• [Information shown]:
..........

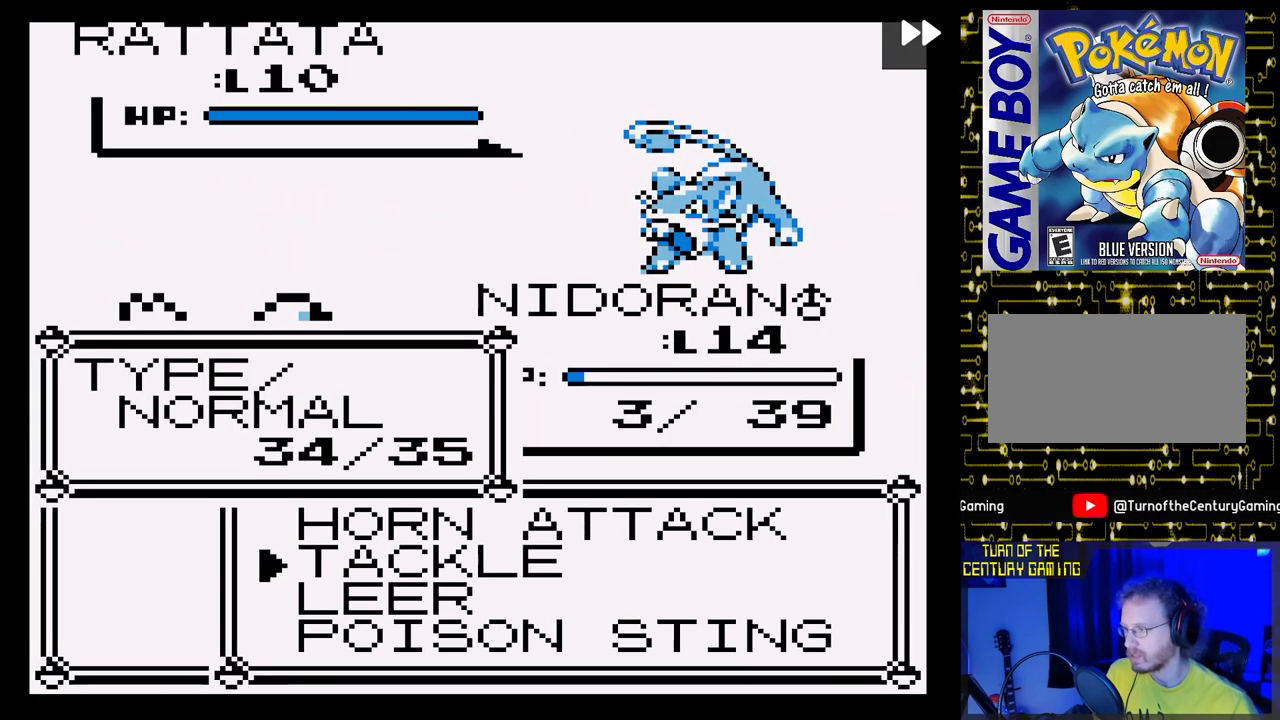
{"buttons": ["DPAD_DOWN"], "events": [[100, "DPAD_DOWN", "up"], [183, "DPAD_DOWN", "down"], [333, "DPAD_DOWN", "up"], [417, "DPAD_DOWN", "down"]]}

..........

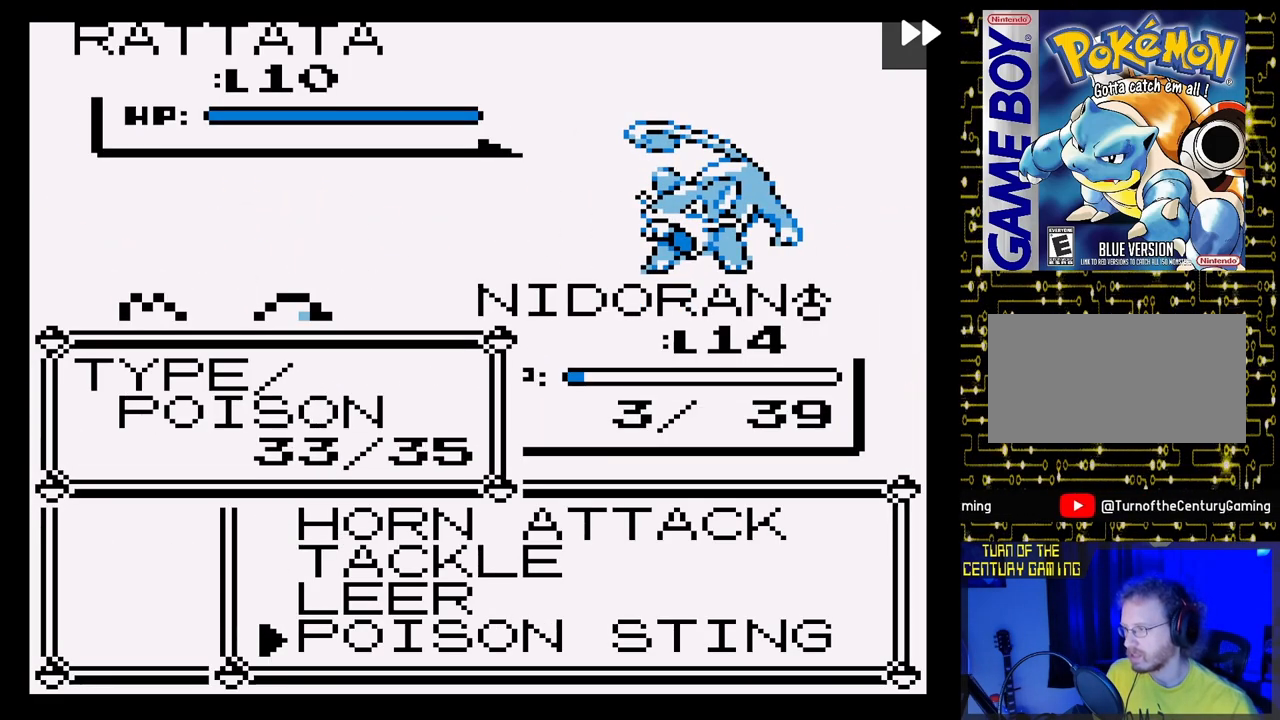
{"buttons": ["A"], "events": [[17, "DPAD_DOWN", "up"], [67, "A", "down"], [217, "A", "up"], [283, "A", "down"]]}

..........

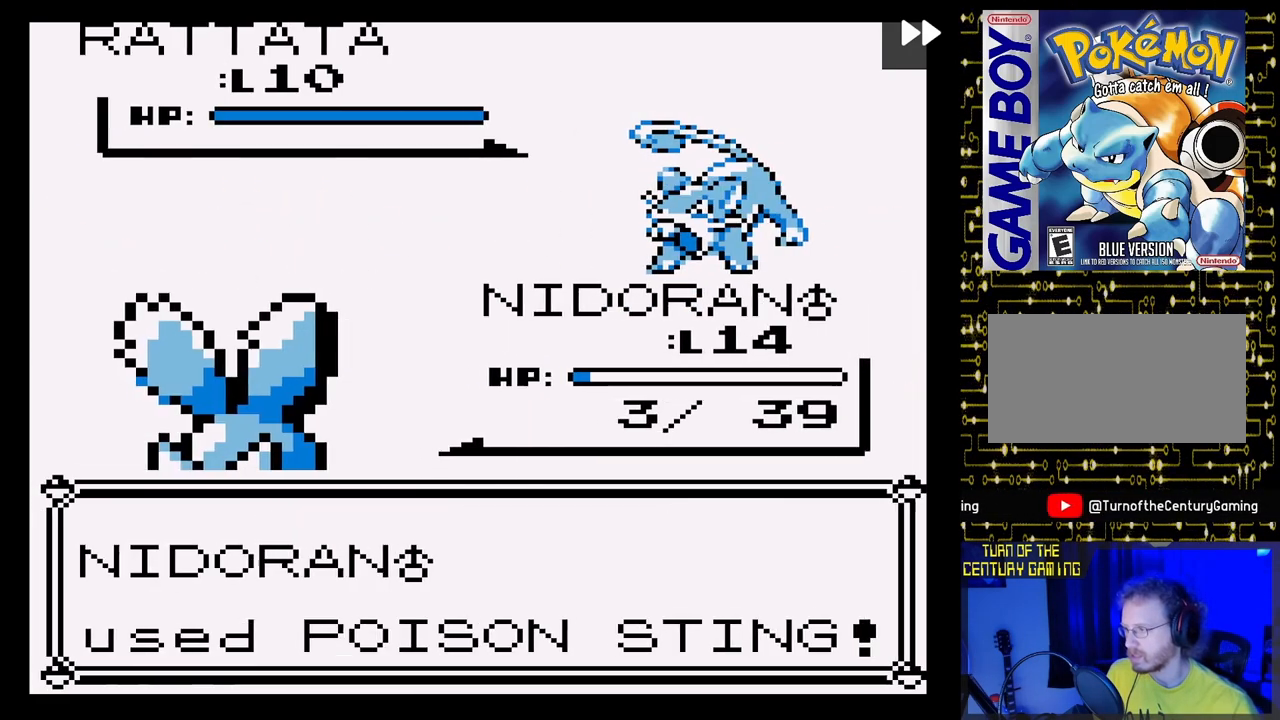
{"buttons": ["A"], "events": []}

..........

Gather each line in the data that holds the string "down".

{"buttons": ["DPAD_DOWN"], "events": [[100, "DPAD_DOWN", "up"], [183, "DPAD_DOWN", "down"], [333, "DPAD_DOWN", "up"], [417, "DPAD_DOWN", "down"]]}
{"buttons": ["A"], "events": [[17, "DPAD_DOWN", "up"], [67, "A", "down"], [217, "A", "up"], [283, "A", "down"]]}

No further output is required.